Salah enarcó las cejas:
– En tu opinión, ¿por qué se llora?… Sentía pena, hombre. Lloré porque la muerte de Suleimán me produjo pena. ¿Qué hay de extraño en que se llore a alguien que se ha querido?
– De eso ya me he enterado -insistió Yacín-. ¿Pero por qué los llantos?
Salah notaba que algo se le escapaba.
– No entiendo tu pregunta.
– La muerte de Suleimán me ha partido el corazón -dijo Yacín-. Pero no he derramado una sola lágrima. No concibo que puedas dar la nota de esa manera. Lloraste como una mujer, y eso es inadmisible.
La palabra «mujer» estremeció a Salah. Sus mandíbulas rodaron por su cara como poleas.
– Los hombres también lloran -observó a su jefe de banda-. Hasta el Profeta tenía esa debilidad.
– A mí me la suda -explotó Yacín-. No tenías por qué comportarte como una mujer -añadió, haciendo hincapié en el último vocablo.
Salah se levantó de sopetón, escandalizado. Miró fijamente a Yacín, dolido, antes de recoger sus sandalias y perderse en la noche.

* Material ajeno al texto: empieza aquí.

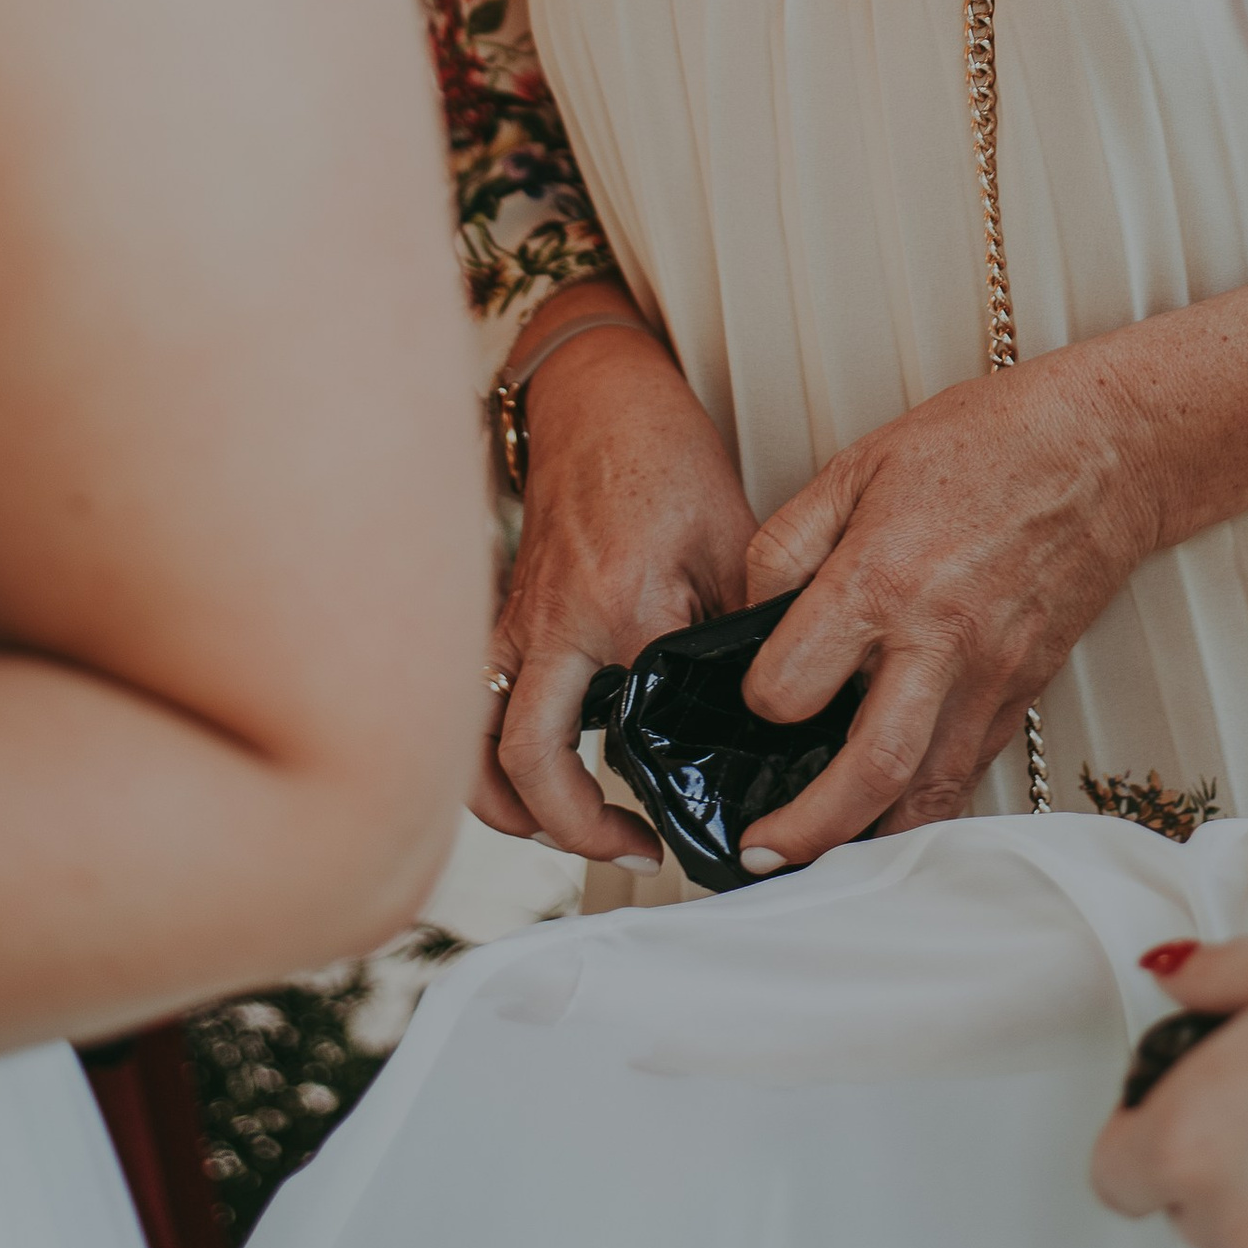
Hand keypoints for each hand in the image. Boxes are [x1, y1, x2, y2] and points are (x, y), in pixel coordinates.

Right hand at [482, 308, 757, 867]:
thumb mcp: (733, 537)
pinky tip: (528, 787)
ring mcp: (517, 625)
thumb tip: (775, 712)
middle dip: (573, 829)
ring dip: (512, 810)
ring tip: (567, 836)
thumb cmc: (666, 459)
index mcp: (626, 606)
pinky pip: (472, 709)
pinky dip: (487, 761)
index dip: (667, 791)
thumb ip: (746, 626)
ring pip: (478, 744)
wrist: (597, 398)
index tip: (702, 827)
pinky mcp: (497, 621)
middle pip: (531, 760)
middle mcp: (557, 626)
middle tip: (635, 849)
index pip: (641, 729)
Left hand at [732, 343, 1160, 865]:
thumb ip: (787, 545)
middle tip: (761, 855)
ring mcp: (990, 676)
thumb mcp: (858, 465)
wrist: (1101, 451)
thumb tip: (752, 616)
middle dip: (807, 832)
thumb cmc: (981, 445)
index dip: (757, 700)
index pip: (791, 685)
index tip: (754, 699)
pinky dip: (927, 804)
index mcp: (880, 579)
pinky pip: (970, 770)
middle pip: (868, 771)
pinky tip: (892, 812)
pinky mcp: (1024, 692)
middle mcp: (937, 641)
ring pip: (928, 794)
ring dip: (869, 841)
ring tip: (820, 859)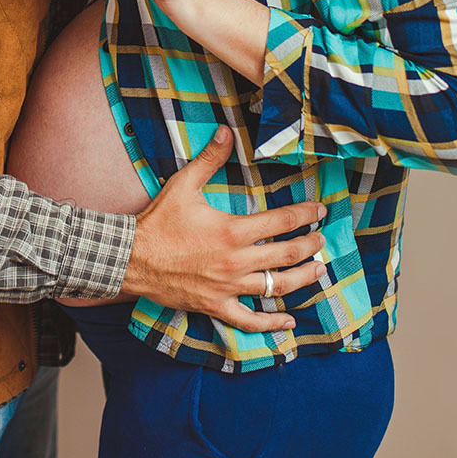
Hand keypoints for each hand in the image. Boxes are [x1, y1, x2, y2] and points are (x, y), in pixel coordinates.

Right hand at [121, 127, 326, 331]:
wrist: (132, 259)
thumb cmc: (158, 222)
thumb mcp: (184, 185)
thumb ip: (209, 159)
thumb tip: (226, 131)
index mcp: (232, 231)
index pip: (282, 221)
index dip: (305, 215)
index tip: (319, 211)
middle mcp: (236, 261)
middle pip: (286, 255)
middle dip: (311, 246)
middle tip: (323, 239)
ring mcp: (228, 288)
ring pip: (277, 287)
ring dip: (303, 278)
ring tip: (319, 270)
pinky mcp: (217, 306)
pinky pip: (250, 321)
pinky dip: (271, 326)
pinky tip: (289, 323)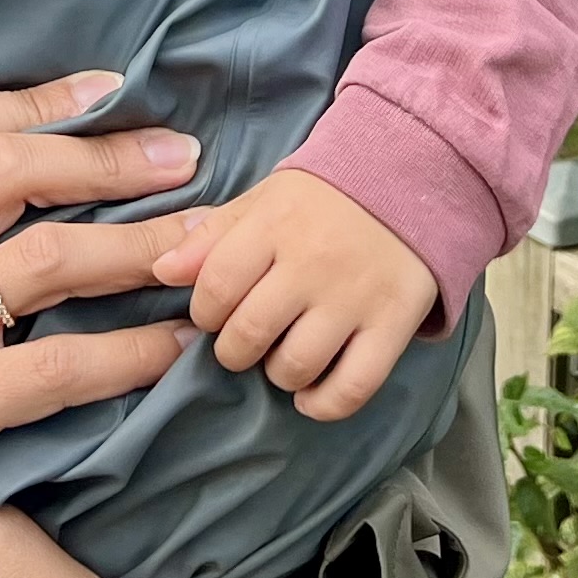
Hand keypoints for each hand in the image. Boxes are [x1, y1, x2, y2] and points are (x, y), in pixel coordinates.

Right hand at [0, 75, 205, 577]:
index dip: (31, 99)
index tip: (106, 89)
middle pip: (5, 170)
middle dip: (104, 155)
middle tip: (184, 156)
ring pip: (43, 261)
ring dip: (135, 246)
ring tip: (201, 245)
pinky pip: (51, 372)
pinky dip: (123, 355)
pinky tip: (170, 352)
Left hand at [152, 168, 436, 422]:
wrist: (415, 173)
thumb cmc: (327, 195)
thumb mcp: (266, 199)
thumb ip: (213, 235)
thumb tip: (162, 272)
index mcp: (275, 224)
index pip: (215, 286)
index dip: (205, 311)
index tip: (216, 312)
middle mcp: (313, 262)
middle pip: (249, 333)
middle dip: (234, 350)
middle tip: (245, 341)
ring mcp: (355, 296)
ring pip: (296, 366)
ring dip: (277, 375)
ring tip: (282, 358)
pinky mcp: (395, 323)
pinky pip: (353, 387)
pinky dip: (323, 405)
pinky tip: (311, 395)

En la gran sala donde se amontonaban una veintena de individuos, las miradas corrían en todas direcciones. Nadie entendía qué mosca había picado a Yacín, por qué se había comportado de manera tan abyecta con el yerno del ferretero. El malestar se instaló en la habitación. Tras un largo silencio, Sayed, el amo de la casa, tosiqueó en su puño. Como anfitrión, a él le correspondía decidir.